Neil Constable, our CEO, said:
“We at Shakespeare’s Globe welcome this significant investment from the Government in our world-leading theatres and cultural institutions. As an independent charity, the Globe needs support throughout this difficult time and will now have the opportunity to plan to reopen fully by early 2021. We will of course be taking opportunities, if social distancing allows, to reopen earlier, and until then this investment allows us to offer our world-class performances and education online for audiences and students across the world, before safely bringing our staff, freelancers, volunteers and visitors alike together in our wonderful iconic theatres.”
“The investment from the Government allows us to continue with our online offer for audiences across the world, before safely bringing our staff, freelancers, volunteers and visitors alike together in our wonderful iconic theatres”
— Neil Constable
Our Artistic Director, Michelle Terry, reflects on the last few months:
“This is unbelievably wonderful news for the organisations, institutions, and individuals that contribute tirelessly and passionately to the artistic and cultural life of our country. Art and artists are at the heart of an ecosystem that is inextricably linked to the communities from which they are born, in which they live, and whom they serve; theatre, museums, music venues, are a conduit between the artists and the audience.
“This period of profound reflection has given us all the opportunity to reconsider and recalibrate who we are and why we are, and find ways of articulating not just the economic value, but the social, civic value that we can contribute to the health, economic, ecologic, sociological and psychological complexities we are all facing. The idea that all of this hard work and resilience and sheer tenacity will be rewarded with financial support is testament to the importance of the conversation, consolation and congregation that the arts provide. We have held the government to account, and now they must hold us to account as we prove to them and to the public that this investment is worth every penny as we all reimagine the contribution that we will make as a force for positivity, active hope and progressive change. The trajectory of loss that we have seen over the past days and weeks may now be stemmed by this incredibly welcome news as we all continue to navigate our way down the path least travelled and rebuild a better, bolder and braver new world.

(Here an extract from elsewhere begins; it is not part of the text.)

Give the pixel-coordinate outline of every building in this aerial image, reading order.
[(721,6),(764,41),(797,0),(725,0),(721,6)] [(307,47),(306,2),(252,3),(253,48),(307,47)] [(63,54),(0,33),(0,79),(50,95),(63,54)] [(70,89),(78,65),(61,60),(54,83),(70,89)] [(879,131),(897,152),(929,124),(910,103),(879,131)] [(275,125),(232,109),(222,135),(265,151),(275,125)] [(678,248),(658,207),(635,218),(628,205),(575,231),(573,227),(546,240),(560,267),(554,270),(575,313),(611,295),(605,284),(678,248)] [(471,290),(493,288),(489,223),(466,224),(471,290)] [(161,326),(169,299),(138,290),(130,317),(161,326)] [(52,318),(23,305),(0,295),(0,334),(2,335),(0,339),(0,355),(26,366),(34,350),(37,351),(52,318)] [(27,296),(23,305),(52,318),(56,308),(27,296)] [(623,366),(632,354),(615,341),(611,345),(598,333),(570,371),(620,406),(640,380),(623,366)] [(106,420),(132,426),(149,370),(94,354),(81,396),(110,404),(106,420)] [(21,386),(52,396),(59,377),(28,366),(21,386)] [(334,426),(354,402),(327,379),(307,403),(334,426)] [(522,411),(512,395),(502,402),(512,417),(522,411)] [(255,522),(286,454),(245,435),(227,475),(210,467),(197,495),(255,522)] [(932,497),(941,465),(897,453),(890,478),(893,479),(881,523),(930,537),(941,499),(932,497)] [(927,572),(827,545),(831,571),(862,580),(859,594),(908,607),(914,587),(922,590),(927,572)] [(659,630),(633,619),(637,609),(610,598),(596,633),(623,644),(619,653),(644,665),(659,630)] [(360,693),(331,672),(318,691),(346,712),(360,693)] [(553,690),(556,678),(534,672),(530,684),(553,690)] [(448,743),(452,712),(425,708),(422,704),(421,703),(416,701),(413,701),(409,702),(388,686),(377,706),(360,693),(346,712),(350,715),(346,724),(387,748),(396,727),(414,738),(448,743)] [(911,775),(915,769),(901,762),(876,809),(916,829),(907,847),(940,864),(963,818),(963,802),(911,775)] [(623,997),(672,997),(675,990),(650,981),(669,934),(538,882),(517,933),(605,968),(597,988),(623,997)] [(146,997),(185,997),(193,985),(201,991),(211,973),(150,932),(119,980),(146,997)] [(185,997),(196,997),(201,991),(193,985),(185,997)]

“This is wonderful news for all who contribute tirelessly and passionately to the artistic and cultural life of our country. Art and artists are at the heart of our ecosystem”
— Michelle Terry
“Reopening will allow us to re-engage with hundreds of thousands of our audiences and students – from preschool to postgraduate and professors”
— Patrick Spottiswoode
Patrick Spottiswoode, our Director of Globe Education, looks to the future:
“The education department at the Globe is unique in being the largest of any theatre organisation in the UK, providing storytelling, classes and courses sharing in Shakespeare’s extraordinary works. Reopening will allow us to re-engage with hundreds of thousands of our audiences and students – from preschool to postgraduate and professors. We delight in sharing the unique discoveries we are making at the Globe about Shakespeare’s plays and practice, and the continuance of this is important and timely as ever.”